C’est le parti pris de l’intelligence collective :  en rassemblant un maximum de données, on augmente la capacité du groupe à résoudre le problème. Sur les sujets complexes, les données sont de deux natures : les informations factuelles – appelons-les « le réel » – et les différentes « lectures » que l’on en fait – appelons-les « représentations ».

Pour le réel, c’est surtout une affaire de préparation : il faut rassembler les faits, les constats clés, les chiffres, et les présenter d’une façon suffisamment neutre, pour éviter les levées de bouclier.

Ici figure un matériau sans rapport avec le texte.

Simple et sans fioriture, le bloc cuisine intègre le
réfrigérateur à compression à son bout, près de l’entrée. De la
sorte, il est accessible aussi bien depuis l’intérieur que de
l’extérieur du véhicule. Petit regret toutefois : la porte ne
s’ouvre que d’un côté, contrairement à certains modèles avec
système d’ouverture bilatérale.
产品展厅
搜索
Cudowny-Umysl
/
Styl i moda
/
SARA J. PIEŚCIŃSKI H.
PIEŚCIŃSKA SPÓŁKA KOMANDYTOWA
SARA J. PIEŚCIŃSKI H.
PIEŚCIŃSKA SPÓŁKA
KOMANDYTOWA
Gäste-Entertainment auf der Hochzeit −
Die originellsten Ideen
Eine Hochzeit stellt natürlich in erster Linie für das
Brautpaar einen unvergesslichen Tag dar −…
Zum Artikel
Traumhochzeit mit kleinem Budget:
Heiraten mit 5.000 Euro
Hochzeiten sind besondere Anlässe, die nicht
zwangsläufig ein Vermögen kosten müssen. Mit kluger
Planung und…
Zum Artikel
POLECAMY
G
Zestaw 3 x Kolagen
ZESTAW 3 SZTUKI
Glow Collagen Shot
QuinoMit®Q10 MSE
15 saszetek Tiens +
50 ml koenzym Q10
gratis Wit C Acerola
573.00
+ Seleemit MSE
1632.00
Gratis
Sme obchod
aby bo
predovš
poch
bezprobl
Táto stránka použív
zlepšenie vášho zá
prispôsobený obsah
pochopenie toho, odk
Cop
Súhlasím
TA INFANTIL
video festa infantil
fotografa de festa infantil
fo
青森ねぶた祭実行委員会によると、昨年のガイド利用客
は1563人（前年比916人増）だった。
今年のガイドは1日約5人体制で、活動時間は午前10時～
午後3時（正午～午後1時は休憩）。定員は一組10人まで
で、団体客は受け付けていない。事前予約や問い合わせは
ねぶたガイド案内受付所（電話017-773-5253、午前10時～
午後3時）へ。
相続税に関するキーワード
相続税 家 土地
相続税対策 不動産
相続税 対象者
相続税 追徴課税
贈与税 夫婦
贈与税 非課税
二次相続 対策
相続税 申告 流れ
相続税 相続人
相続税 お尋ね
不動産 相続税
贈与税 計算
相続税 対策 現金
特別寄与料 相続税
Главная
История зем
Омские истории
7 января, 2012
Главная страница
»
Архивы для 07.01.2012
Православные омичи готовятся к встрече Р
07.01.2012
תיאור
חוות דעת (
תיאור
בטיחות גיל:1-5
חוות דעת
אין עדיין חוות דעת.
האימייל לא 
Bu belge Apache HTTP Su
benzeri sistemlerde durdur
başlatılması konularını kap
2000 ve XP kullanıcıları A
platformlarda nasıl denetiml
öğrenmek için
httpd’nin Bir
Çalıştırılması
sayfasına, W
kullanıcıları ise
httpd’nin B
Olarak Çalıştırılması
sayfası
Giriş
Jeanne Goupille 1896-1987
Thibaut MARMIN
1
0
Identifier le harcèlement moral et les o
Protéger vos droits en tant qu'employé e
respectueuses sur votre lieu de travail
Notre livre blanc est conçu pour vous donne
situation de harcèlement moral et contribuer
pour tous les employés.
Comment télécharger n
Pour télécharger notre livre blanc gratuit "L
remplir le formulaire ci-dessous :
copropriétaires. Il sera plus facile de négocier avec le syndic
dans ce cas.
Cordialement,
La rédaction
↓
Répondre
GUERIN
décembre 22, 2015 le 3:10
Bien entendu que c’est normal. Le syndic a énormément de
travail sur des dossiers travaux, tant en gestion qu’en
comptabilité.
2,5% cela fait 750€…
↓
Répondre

Pour les représentations, la clé réside dans un changement très fort par rapport aux conversations habituelles : il faut retarder au maximum le moment de la discussion, aider chacun à explorer et exprimer sa représentation, les autres écoutant et cherchant uniquement à comprendre. Il est tentant en effet de réagir, de rebondir, de contester ou d’abonder, de se jeter sur une idée séduisante ou de repousser un truc bizarre, stoppant ainsi le fragile flux qui consiste à « tout mettre sur la table avant d’en parler ».

Passer des « je » au « nous »

Il faut certes que chacun apporte sa représentation. Mais il va bien falloir réussir à passer des « je » au « nous » ! La « conversation qui change la donne » est un moment collectif et décisif, où se construit dans le groupe une conscience partagée d’une menace (ou d’une opportunité), une décision de changement, ou encore une énergie d’action. Ce « nous », il faut réussir à le capturer : « en entendant les différents points de vue, quelle décision nous semble la plus cohérente avec l’intention qui nous rassemble ? »

Parfois ce passage au « nous » est délicat, parce qu’on a l’impression d’être englué, perdu, voire franchement bloqué. Il est utile alors de solliciter des participants « porteurs du principe de solution ». Ceux que le groupe écoute parce qu’il a confiance en eux, dans leur capacité de discernement et de recul dans les moments délicats. Ils vont contribuer à sortir le groupe de l’ornière, à se saisir d’un fil qui va permettre de repartir dans une direction résolutoire.